When I returned home from class that day, I ran upstairs, ripped off my leotard and pushed it to the very back of my bottom dresser drawer. That is where it remains to this very day. Being so young at the time, especially during such an awkward period of development, this one incident felt like an earthquake, and my entire world was crumbling into teeny tiny pieces. It was those girls laughing at me, and the discomfort I felt in my own skin that heightened the insecurities I felt about my body. The whole idea of Ballet stresses the importance of perfection and uniform movement. The art of Ballet is about being the same, people included. I was not the same as these girls. I looked at these girls all I could see were a bunch of people who fit in, who were comfortable with themselves, happy being there, and all with similar body types and heights. I was short, paunchy, miserable and I certainly did not want to be there.
Throughout the time I was taking these classes, finally arriving home and taking that leotard off was the best part of my day for the longest time. While I was in those classes my eyes were always on the clock as I counted every minute, every second until the class would be over. Nevertheless, all the while I was in these classes for, I had failed to realize something very important. I became accustomed to placing importance on the wrong aspects of my life. I was giving value to what brought me down instead of what lifted me up, comparing myself to others instead of learning to love myself. I kept going to these classes because they were what I believed, at the time, to be the epitome of how I should be. I thought that if I just kept going, maybe, maybe I would magically start to dance like them, become friends with them, even look like them. It took me a long time after that until I realized how wrong I was.
All the while, I am still unsure what it was that drove me to care so much. I continued to dance throughout high school, but instead of ballet I chose to take contemporary and modern classes. These dance forms encourage outside-of-the-box thinking which is exactly what I needed. I didn’t need to conform to any image at all, I could just be myself, wear whatever I wanted, and dance how I wanted to. This really helped me to accept myself, and when the time came for me to take an extra-credit ballet intensive, I dug through my clothing to find that old leotard and I wore it with pride instead of shame. No, I didn’t look like every other girl there but my confidence refused to budge. It took a lot of time for me to reach this point with my self-confidence, and I am still and will probably always be working on it, but I am so happy I am done caring about what others think and changing myself for other people; trying to be something I am not; but it’s a work in progress.

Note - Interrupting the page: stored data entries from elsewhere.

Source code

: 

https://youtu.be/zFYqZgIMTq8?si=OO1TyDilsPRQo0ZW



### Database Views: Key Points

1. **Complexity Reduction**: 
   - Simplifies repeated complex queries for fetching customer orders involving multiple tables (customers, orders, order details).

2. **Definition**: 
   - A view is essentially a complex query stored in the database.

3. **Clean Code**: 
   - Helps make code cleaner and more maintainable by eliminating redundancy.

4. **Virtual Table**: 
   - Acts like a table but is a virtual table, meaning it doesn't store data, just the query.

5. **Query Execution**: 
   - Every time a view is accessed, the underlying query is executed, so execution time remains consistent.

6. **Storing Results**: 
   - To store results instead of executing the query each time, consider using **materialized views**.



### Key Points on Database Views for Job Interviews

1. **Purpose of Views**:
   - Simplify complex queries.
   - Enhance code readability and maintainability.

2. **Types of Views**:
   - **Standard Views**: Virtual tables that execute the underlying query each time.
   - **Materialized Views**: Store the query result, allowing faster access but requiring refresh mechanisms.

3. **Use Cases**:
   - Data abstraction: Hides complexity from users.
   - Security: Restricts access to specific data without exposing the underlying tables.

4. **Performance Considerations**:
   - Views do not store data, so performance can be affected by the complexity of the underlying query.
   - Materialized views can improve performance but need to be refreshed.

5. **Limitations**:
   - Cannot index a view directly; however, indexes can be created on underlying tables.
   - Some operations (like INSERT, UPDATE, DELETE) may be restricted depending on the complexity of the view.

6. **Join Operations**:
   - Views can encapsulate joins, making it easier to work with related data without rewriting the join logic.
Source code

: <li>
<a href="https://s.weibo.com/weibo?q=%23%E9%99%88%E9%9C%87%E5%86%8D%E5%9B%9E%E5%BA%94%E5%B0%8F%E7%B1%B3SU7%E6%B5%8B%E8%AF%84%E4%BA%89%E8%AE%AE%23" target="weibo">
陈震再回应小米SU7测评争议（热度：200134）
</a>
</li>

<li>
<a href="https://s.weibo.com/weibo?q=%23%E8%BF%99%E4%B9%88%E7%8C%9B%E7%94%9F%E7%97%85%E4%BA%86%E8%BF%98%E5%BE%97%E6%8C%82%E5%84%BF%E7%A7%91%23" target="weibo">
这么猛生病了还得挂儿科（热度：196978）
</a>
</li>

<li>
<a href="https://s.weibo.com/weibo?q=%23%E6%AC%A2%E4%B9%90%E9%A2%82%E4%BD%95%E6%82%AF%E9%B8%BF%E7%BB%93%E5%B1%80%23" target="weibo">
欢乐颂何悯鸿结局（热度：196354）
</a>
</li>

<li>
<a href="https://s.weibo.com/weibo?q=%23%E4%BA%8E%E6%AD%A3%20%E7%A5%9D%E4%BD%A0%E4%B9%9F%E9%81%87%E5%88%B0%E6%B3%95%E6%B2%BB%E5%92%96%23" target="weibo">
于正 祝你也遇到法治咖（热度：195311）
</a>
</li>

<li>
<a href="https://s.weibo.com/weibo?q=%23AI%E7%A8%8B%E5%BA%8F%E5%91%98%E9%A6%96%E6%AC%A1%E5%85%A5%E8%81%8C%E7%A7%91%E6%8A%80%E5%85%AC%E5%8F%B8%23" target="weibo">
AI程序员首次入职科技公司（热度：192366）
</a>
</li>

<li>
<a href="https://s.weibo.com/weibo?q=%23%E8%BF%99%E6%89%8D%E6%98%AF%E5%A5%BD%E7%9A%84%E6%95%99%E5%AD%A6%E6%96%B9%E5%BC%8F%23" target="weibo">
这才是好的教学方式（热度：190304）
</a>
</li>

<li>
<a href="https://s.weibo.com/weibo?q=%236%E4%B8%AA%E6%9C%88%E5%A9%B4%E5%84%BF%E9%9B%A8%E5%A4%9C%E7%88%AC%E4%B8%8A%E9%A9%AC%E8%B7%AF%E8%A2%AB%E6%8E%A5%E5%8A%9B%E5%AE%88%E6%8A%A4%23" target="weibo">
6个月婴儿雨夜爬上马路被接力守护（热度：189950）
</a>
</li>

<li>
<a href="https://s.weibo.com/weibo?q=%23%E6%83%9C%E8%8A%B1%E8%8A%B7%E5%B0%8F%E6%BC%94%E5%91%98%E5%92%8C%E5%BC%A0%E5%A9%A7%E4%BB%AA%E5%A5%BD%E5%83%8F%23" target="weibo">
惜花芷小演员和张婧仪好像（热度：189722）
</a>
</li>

Now I am in college, but I still have the leotard, although I know I will never need it again. It is sitting idly, pushed to the very back of my dresser drawer back at home. I haven’t thrown it out. I guess I have kept it as a reminder of what I have learned and how far I have come. I still hate it because it brings back old memories, and I never purposefully move it around or touch it, but it’s there. Now, don’t take this the wrong way, because I am proud of the challenges I have overcome and the hardships I have lived through. I am allowed to despise the feelings associated with a particular article of clothing. Yet, despite the sour taste that leotard has left in my mouth I can also look at it and feel proud and happy. We cannot pick and choose the parts of our past we’d like to keep or give way. We can try and shove the bad parts to the back of a drawer in our closet, but that won’t change whether they happened or not. I am allowed to hate that leotard because I have earned my right to hate it. I keep it because it is a part of me. I keep it because I know that at this point in time, as a young college student who all-around doesn’t actually know too much about all of life’s struggles just yet, I know that a piece of clothing can’t hold me back. This is something I have learned, this is something I have overcome, so I keep that leotard there in my closet, and it will always remain there.